Experience working in regulated environments (SOX, ISO 27001, etc).
One or more Industry Certifications – (CISSP, CCSP, CSLP, OSCP, OSWE, GPEN, GWAPT, CEH, etc).
About Arctic Wolf
At Arctic Wolf we’re cultivating a collaborative and productive work environment that welcomes a diversity of backgrounds, cultures, and ideas to make our teams even stronger as we grow globally. We’ve been named among the list of Top Workplaces in USA, Minnesota (2021-2024), and Texas (2023-2024), Best Places to Work San Antonio (2023, 2024) and Minneapolis/St. Paul (2022-2024), Great Place to Work - Canada (2021-2024), and on the list of Best Workplaces in Technology (2024) in Canada. As well as on Fortune’s Best Place to Work for Millennials (2023) and Top Technology Workplace (2023) lists.
Our Values
Arctic Wolf recognizes that success comes from delighting our customers, so we work together to ensure that happens every day. We believe in diversity and inclusion, and truly value the unique qualities and unique perspectives all employees bring to the organization. And we appreciate that—by protecting people’s and organizations’ sensitive data and seeking to end cyber risk— we get to work in an industry that is fundamental to the greater good.

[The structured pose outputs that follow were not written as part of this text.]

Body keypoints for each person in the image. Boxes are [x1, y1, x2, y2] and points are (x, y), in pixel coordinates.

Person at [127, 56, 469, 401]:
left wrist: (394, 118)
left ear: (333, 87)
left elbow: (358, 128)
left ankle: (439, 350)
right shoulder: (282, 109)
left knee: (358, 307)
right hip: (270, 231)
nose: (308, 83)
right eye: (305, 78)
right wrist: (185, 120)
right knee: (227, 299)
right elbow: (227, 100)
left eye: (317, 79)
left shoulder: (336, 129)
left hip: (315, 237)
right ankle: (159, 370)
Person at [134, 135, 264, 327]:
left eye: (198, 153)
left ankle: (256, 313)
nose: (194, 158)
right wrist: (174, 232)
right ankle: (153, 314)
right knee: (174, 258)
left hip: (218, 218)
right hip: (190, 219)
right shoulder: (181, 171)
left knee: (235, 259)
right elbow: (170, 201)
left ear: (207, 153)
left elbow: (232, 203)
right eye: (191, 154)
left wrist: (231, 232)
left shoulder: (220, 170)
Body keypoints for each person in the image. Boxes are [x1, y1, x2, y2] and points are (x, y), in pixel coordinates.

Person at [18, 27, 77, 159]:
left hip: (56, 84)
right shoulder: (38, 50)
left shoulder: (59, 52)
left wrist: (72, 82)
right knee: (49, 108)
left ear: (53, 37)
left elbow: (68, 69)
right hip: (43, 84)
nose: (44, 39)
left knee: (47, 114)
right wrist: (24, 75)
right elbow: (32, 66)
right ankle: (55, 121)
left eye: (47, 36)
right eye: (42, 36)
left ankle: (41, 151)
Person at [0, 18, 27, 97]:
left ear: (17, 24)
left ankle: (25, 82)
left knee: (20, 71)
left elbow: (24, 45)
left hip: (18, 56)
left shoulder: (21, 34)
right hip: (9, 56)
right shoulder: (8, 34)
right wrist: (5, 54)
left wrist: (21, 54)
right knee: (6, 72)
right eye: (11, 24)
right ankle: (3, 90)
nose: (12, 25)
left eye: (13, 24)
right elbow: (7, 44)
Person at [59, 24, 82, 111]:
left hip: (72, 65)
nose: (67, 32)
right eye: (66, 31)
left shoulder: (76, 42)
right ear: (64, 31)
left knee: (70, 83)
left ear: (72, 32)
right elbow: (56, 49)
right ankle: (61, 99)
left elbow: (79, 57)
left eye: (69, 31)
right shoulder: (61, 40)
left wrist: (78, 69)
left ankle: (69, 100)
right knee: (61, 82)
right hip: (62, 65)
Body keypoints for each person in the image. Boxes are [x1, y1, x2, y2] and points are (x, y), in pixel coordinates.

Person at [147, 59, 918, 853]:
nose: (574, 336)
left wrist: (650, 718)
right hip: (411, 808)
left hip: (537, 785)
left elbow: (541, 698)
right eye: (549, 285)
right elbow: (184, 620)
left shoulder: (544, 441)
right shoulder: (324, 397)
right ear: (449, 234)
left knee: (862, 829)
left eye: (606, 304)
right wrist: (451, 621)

We celebrate unique perspectives by creating a platform for all voices to be heard through our Pack Unity program. We encourage all employees to join or create a new alliance. See more about our Pack Unity here.

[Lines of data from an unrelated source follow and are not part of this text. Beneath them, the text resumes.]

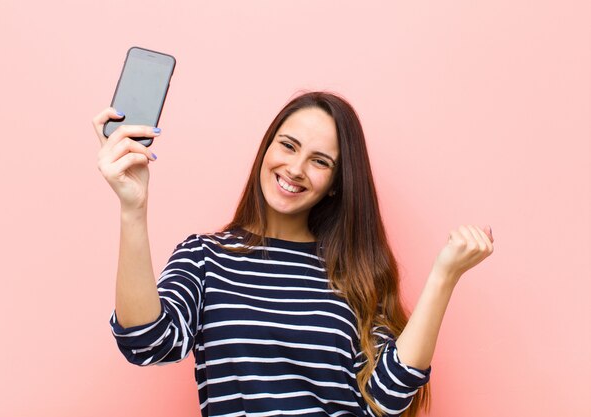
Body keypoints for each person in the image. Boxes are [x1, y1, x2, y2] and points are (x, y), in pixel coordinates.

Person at [93, 91, 494, 417]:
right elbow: (147, 343)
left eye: (320, 161)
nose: (296, 168)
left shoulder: (352, 273)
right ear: (267, 148)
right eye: (288, 145)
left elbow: (387, 397)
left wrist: (444, 276)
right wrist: (133, 208)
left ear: (336, 183)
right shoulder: (205, 258)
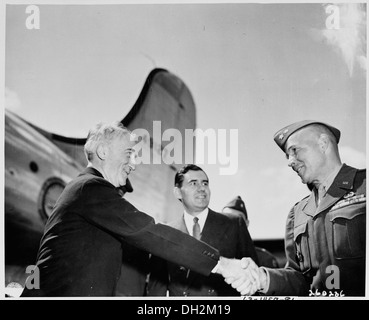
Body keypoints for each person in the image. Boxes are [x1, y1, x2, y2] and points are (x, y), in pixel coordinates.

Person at [20, 122, 255, 297]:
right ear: (103, 152)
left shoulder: (86, 189)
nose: (134, 164)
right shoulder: (91, 189)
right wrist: (222, 263)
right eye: (129, 154)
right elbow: (149, 231)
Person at [233, 120, 366, 297]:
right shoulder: (297, 213)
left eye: (294, 150)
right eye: (287, 155)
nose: (290, 162)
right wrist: (263, 278)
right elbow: (300, 279)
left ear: (323, 144)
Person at [147, 164, 259, 296]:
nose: (202, 188)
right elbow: (156, 288)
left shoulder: (234, 223)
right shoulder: (165, 232)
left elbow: (253, 277)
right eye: (193, 183)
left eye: (205, 183)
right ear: (178, 192)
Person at [223, 196, 279, 268]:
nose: (232, 224)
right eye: (227, 218)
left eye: (238, 220)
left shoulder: (265, 259)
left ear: (246, 223)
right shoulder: (209, 256)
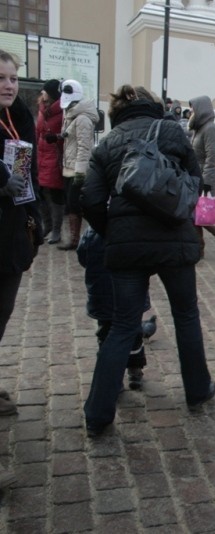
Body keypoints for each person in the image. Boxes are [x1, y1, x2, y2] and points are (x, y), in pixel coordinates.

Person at [80, 84, 215, 437]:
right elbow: (196, 180)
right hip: (174, 239)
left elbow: (91, 200)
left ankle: (97, 413)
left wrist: (112, 231)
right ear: (151, 105)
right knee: (186, 315)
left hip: (127, 247)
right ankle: (198, 390)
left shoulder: (107, 143)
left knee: (123, 325)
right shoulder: (170, 129)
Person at [0, 48, 43, 489]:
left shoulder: (19, 119)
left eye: (13, 77)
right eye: (0, 78)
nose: (9, 84)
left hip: (10, 242)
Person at [77, 227, 148, 390]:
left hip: (102, 297)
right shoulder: (133, 231)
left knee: (106, 336)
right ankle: (135, 372)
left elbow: (82, 257)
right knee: (133, 334)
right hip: (130, 295)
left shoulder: (91, 233)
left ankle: (112, 379)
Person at [57, 79, 99, 251]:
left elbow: (84, 147)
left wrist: (80, 171)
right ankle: (75, 239)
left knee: (76, 204)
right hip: (70, 167)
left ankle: (77, 239)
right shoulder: (72, 115)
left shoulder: (82, 118)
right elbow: (70, 138)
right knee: (71, 204)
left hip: (77, 169)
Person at [188, 95, 215, 256]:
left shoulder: (210, 129)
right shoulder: (199, 128)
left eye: (193, 109)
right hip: (195, 178)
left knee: (203, 215)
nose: (191, 112)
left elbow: (211, 158)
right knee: (194, 215)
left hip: (205, 179)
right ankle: (199, 249)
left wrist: (206, 183)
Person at [37, 79, 66, 245]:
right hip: (41, 155)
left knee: (56, 193)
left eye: (45, 91)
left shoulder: (62, 112)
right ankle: (46, 225)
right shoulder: (42, 110)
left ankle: (56, 230)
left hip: (54, 156)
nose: (42, 93)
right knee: (40, 190)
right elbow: (37, 131)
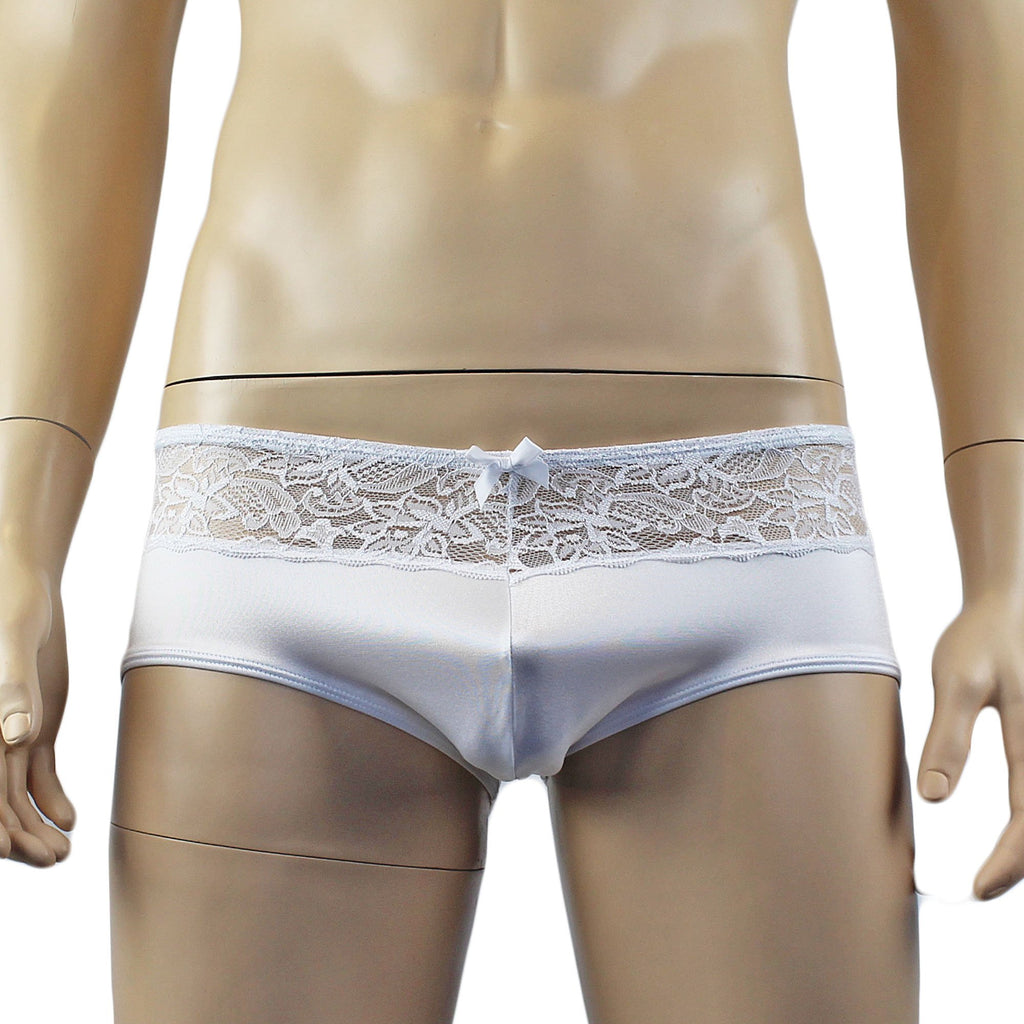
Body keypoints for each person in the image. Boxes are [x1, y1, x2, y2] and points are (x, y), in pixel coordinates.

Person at [1, 1, 1021, 1021]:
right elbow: (74, 40)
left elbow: (980, 42)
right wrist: (15, 529)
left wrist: (1010, 561)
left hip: (735, 510)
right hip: (286, 503)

We also believe and practice corporate responsibility, and have recently joined the Pledge 1% Movement, ensuring that we continue to give back to our community. We know that through our mission to End Cyber Risk we will continue to engage and give back to our communities.

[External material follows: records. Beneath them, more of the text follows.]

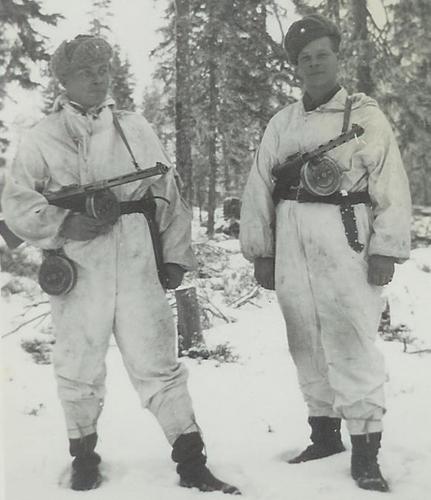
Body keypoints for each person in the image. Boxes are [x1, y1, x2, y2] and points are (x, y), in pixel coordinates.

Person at [2, 35, 240, 495]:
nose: (97, 79)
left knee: (159, 362)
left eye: (102, 70)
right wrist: (64, 222)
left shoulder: (135, 128)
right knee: (78, 365)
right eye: (85, 72)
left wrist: (174, 257)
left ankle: (192, 462)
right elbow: (16, 203)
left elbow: (167, 193)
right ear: (64, 80)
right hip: (78, 264)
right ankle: (84, 458)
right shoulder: (43, 136)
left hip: (136, 256)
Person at [240, 14, 411, 493]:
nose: (314, 64)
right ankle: (324, 436)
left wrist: (386, 249)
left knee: (351, 339)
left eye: (322, 55)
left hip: (345, 238)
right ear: (295, 66)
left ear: (338, 58)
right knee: (305, 339)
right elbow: (259, 186)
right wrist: (262, 251)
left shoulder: (364, 118)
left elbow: (391, 185)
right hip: (292, 241)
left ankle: (366, 452)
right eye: (305, 58)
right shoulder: (283, 123)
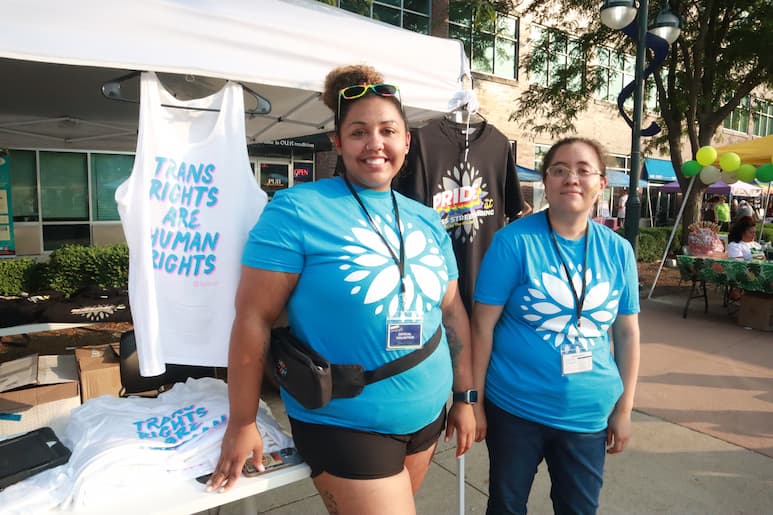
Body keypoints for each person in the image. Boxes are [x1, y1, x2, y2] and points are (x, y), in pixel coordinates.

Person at [206, 64, 476, 515]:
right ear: (338, 143)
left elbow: (452, 314)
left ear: (406, 142)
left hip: (429, 417)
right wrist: (242, 420)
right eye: (359, 132)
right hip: (344, 421)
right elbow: (253, 316)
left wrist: (465, 397)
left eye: (388, 130)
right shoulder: (296, 210)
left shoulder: (427, 219)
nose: (375, 143)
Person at [470, 137, 641, 515]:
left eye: (583, 170)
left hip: (588, 412)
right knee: (506, 506)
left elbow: (627, 334)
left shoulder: (618, 251)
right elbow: (481, 327)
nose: (571, 179)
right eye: (559, 170)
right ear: (545, 181)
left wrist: (624, 410)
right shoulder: (513, 242)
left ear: (602, 183)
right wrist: (475, 402)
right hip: (515, 407)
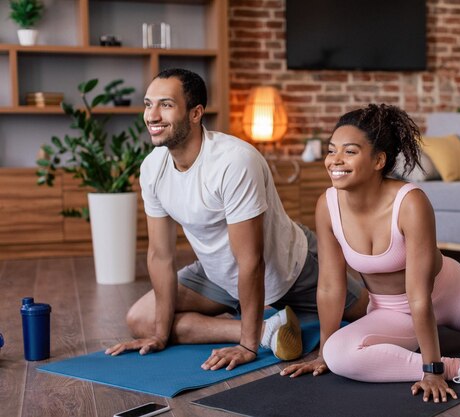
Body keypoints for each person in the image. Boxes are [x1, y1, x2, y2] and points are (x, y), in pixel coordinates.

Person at [280, 104, 460, 403]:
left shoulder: (410, 202)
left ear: (378, 160)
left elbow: (420, 296)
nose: (335, 160)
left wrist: (432, 370)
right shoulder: (327, 204)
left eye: (349, 151)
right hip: (391, 310)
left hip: (450, 292)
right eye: (332, 150)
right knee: (337, 354)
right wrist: (322, 353)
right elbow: (331, 286)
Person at [105, 68, 368, 371]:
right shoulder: (153, 168)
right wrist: (161, 335)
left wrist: (247, 346)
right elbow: (160, 255)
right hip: (218, 275)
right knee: (141, 319)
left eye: (165, 104)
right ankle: (270, 328)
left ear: (195, 113)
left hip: (290, 268)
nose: (152, 115)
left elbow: (251, 260)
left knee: (373, 313)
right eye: (148, 104)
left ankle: (264, 322)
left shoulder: (233, 161)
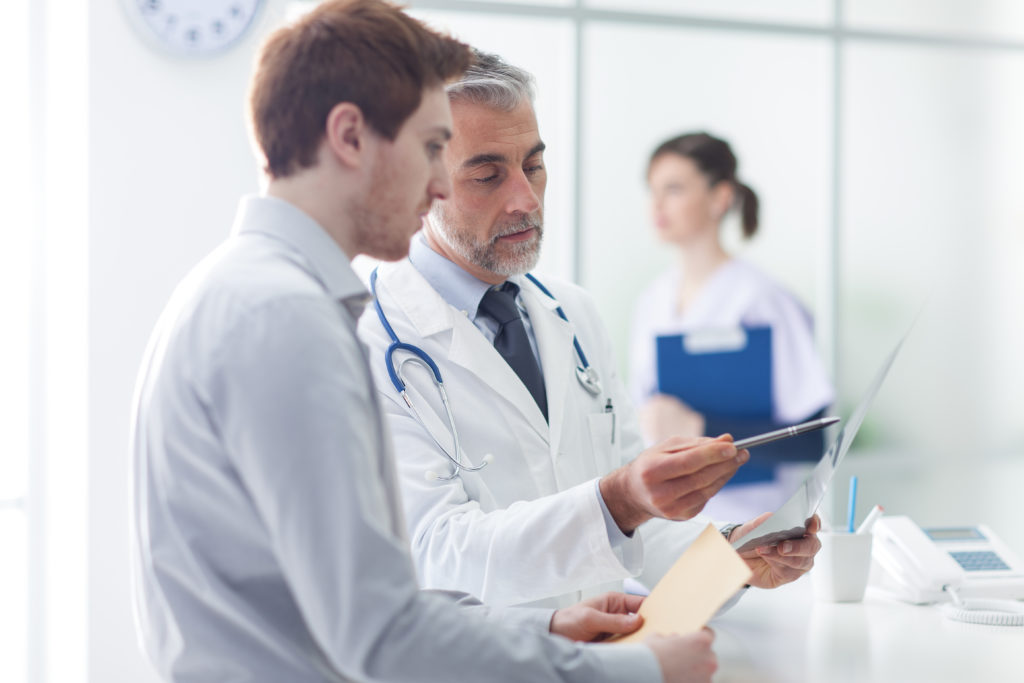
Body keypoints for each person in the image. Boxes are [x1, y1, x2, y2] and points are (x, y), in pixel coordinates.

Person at [128, 3, 718, 681]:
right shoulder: (281, 317)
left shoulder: (247, 291)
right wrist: (632, 673)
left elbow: (351, 601)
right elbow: (381, 635)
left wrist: (543, 626)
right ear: (350, 136)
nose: (437, 184)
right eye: (431, 148)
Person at [358, 50, 820, 612]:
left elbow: (640, 529)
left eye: (533, 166)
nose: (526, 200)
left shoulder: (573, 315)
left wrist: (732, 560)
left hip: (602, 662)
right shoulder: (366, 342)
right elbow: (434, 553)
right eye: (486, 175)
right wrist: (617, 502)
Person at [629, 132, 835, 522]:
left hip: (751, 523)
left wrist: (699, 427)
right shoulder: (651, 302)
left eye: (673, 189)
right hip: (666, 523)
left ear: (719, 198)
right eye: (652, 190)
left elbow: (811, 440)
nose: (656, 204)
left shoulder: (763, 300)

All wolves receive compelling compensation and benefits packages, including:
Equity for all employees
Flexible time off, paid volunteer days, and paid parental leave
401k & RRSP matching program
Enhanced maternity leave and fertility support services
Robust Employee Assistance Program (EAP) for mental health services
Training and career development programs
Arctic Wolf is an Equal Opportunity Employer and considers applicants for employment without regard to race, color, religion, sex, orientation, national origin, age, disability, genetics, or any other basis forbidden under federal, provincial, or local law. Arctic Wolf is committed to fostering a welcoming, accessible, respectful, and inclusive environment ensuring equal access and participation for people with disabilities. As such, we strive to make our entire employee experience as accessible as possible and provide accommodations as required for candidates and employees with disabilities and/or other specific needs where possible. Please let us know if you require any accommodations by emailing recruiting@arcticwolf.com.
Security Requirements
Conducts duties and responsibilities in accordance with AWN’s Information Security policies, standards, processes and controls to protect the confidentiality, integrity and availability of AWN business information (in accordance with our employee handbook and corporate policies).
Background checks are required for this position.
This position may require access to information protected under U.S. export control laws and regulations, including the Export Administration Regulations (“EAR”). Please note that, if applicable, an offer for employment will be conditioned on authorization to receive software or technology controlled under these U.S. export control laws and regulations.